Official: Africa needs COVID-19 vaccine for 60% in 2-3 years

World

Volunteer Thabisle Khlatshwayo, who received her first shot for a COVID-19 vaccine trial, receives her second shot at a vaccine trial facility set at Soweto’s Chris Sani Baragwanath Hospital outside Johannesburg, South Africa, Monday Nov. 30, 2020. Over 2000 South African volunteers are on AstraZeneca’s experimental coronavirus vaccine trial. (AP Photo/Jerome Delay)

NAIROBI, Kenya (AP) — Africa’s top public health official says 60% of the continent’s population needs to be vaccinated against the coronavirus in the next two to three years.

The director of the Africa Centers for Disease Control and Prevention, John Nkengasong, told reporters on Thursday that if it takes four to five years, “the virus will be endemic in our communities.”
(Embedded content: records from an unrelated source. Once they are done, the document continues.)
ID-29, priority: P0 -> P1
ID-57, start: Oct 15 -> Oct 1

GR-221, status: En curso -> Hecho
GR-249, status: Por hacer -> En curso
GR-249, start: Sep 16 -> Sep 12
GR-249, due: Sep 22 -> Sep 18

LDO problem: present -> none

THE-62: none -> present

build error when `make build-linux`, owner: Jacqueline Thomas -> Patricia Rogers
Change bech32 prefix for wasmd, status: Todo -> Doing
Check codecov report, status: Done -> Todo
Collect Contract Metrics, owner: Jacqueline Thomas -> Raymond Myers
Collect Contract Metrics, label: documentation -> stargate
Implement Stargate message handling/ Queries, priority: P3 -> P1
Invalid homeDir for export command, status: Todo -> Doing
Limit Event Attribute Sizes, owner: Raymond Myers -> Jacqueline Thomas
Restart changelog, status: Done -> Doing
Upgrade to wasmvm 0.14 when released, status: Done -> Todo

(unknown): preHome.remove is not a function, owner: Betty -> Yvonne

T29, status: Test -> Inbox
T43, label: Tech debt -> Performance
African health officials are taking heart in vaccine progress, but concerns are growing that the continent of 1.3 billion people will be near the end of the line in obtaining doses. Nkengasong isn’t sure whether vaccines will be available in Africa before the second quarter of next year.

But he is pushing back against fears and misinformation around COVID-19 vaccines, saying that “if I had my way today to take a flight to the U.K. and get that vaccine, I would be doing it right now.” He was referring to Britain’s go-ahead for emergency use of the vaccine developed by American drugmaker Pfizer and Germany’s BioNTech.

Nkengasong says the 60% vaccination target is needed to achieve herd immunity in Africa’s 54 countries.

He stressed the challenges ahead, saying “the continent as a whole has never vaccinated 200 million people in one year,” a reference to the goal of reaching about 20% of the population by the end of 2021.

Nkengasong also vowed that “no sub-standard vaccines will be in use in Africa.” The continent can’t afford to do country-by-country regulatory approval, he said, estimating it would take five years or more. Instead, the Africa CDC is offering a platform where national regulatory bodies can agree on a mechanism to approve any vaccines that come to the continent, he said.

“We are stronger when we are together,” he added, as a handful of African countries have started looking into obtaining vaccine doses for their own citizens outside the global initiative aiming at equitable vaccine distribution known as COVAX. “If we go in a dispersed way as a continent, then our overall strategy will suffer.”

The African continent now has close to 2.2 million confirmed virus cases, or about 3.5% of the global total, as health officials warn of signs of a second surge in some countries.

“The next two months are critical because the continent as a whole will go into the holiday season,” meaning more travel from urban to rural areas, Nkengasong said. “My fear is that we will peak, probably have the same peak as in July or August, in the coming months.”

So far, the rate and speed of new cases are not dramatic enough to be called a second wave in Africa, WHO Africa chief Matshidiso Moeti said in a separate briefing. But she warned that “frankly, people are fatigued” with some public health measures and that’s a growing concern.